Just one example of tall mountains that could be harnessed for energy.

Peter’s idea would have workstations set up near the tops of tall mountains. A workstation would include one or more pulley systems hooked up to gravity generators, as well as a team and the equipment needed to chip or blast away stone. The team would start by safely chipping, cutting, or blasting a large chunk of stone from the mountain top. This piece of stone would then be attached to one of the pulleys and carefully lowered down the side of the mountain. There is no need to return the stone to the mountain top, because another piece can easily be prepared and sent down.
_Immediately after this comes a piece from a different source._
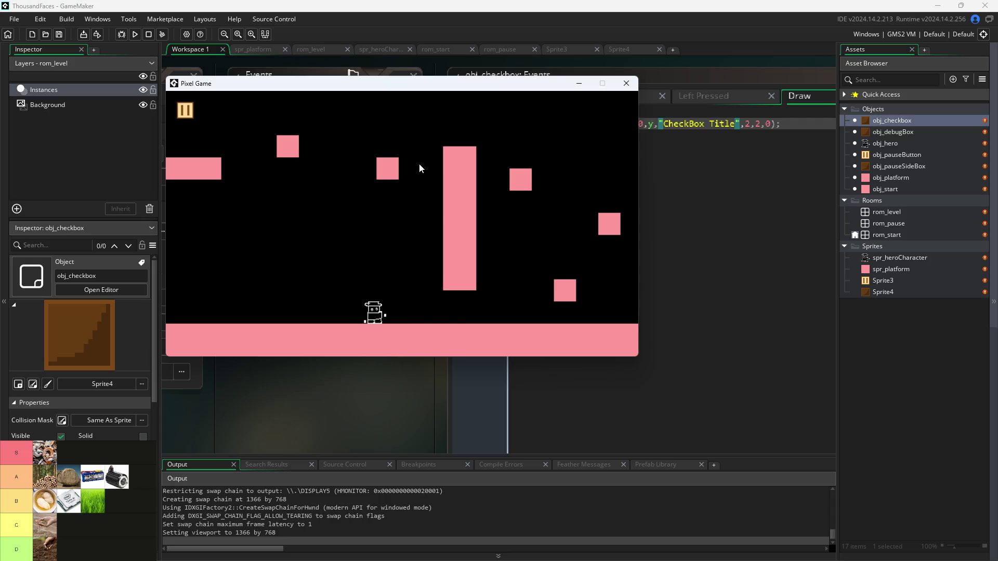
pyautogui.press('Right')
pyautogui.press('Up')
This can be done again and again until the mountain top has been flattened out, which yields a secondary benefit in new livable land.

This process results in a significant amount of energy generated, with almost no energy spent on the process. The energy can be stored in large batteries and hauled off to the areas that need it, or wired directly into a nearby electrical grid. This is especially beneficial in areas with an excess of tall, untouched mountains, and yet incredibly low power availability. Examples include Japan, Taiwan, and more.

In addition, the harvested stone can be used for many different things. It can be used to level out the valleys in between the mountains, further creating new livable land for our ever growing population. The stone can also be hauled away to the coast, where it can be placed into the ocean to expand the coastline out further, reclaiming the land we lose every year to global warming and rising tides. Lastly, the stone can be turned into concrete and other materials or items, massively increasing the amount of building material available and thus allowing significant structures to be constructed.

With this one invention we can work toward solving the energy crisis, combat global warming, aid in the construction of civilization, and more. In places like Taiwan and Japan where there are many massive stone spires and mountains, the effects of this system would grow exponentially. If we don’t do something soon, our energy crisis may fall into a point where we cannot get out of it. Taking steps like this are not only beneficial to everybody, but required in order to maintain and preserver our beautiful planet.